What the exercise asks - Go through the records and show each line where the word "guida" occurs.

╭─ Data extract

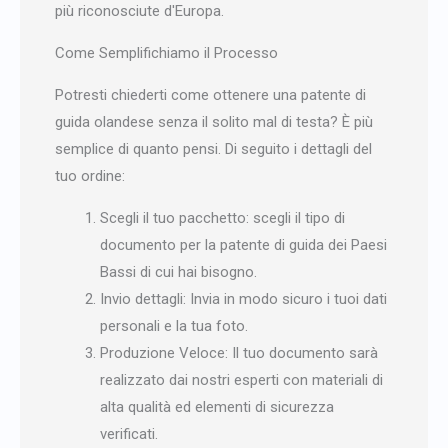
più riconosciute d'Europa.
Come Semplifichiamo il Processo
Potresti chiederti come ottenere una patente di
guida olandese senza il solito mal di testa? È più
semplice di quanto pensi. Di seguito i dettagli del
tuo ordine:
Scegli il tuo pacchetto: scegli il tipo di
documento per la patente di guida dei Paesi
Bassi di cui hai bisogno.
Invio dettagli: Invia in modo sicuro i tuoi dati
personali e la tua foto.
Produzione Veloce: Il tuo documento sarà
realizzato dai nostri esperti con materiali di
alta qualità ed elementi di sicurezza
verificati.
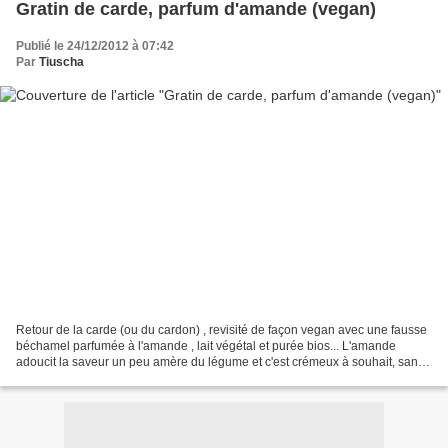
Gratin de carde, parfum d'amande (vegan)
Publié le 24/12/2012 à 07:42
Par
Tiuscha
Retour de la carde (ou du cardon) , revisité de façon vegan avec une fausse
béchamel parfumée à l'amande , lait végétal et purée bios... L'amande
adoucit la saveur un peu amère du légume et c'est crémeux à souhait, sans
conséquence. Parfait pour les végétariens...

╰─

Solved problem -
guida olandese senza il solito mal di testa? È più
documento per la patente di guida dei Paesi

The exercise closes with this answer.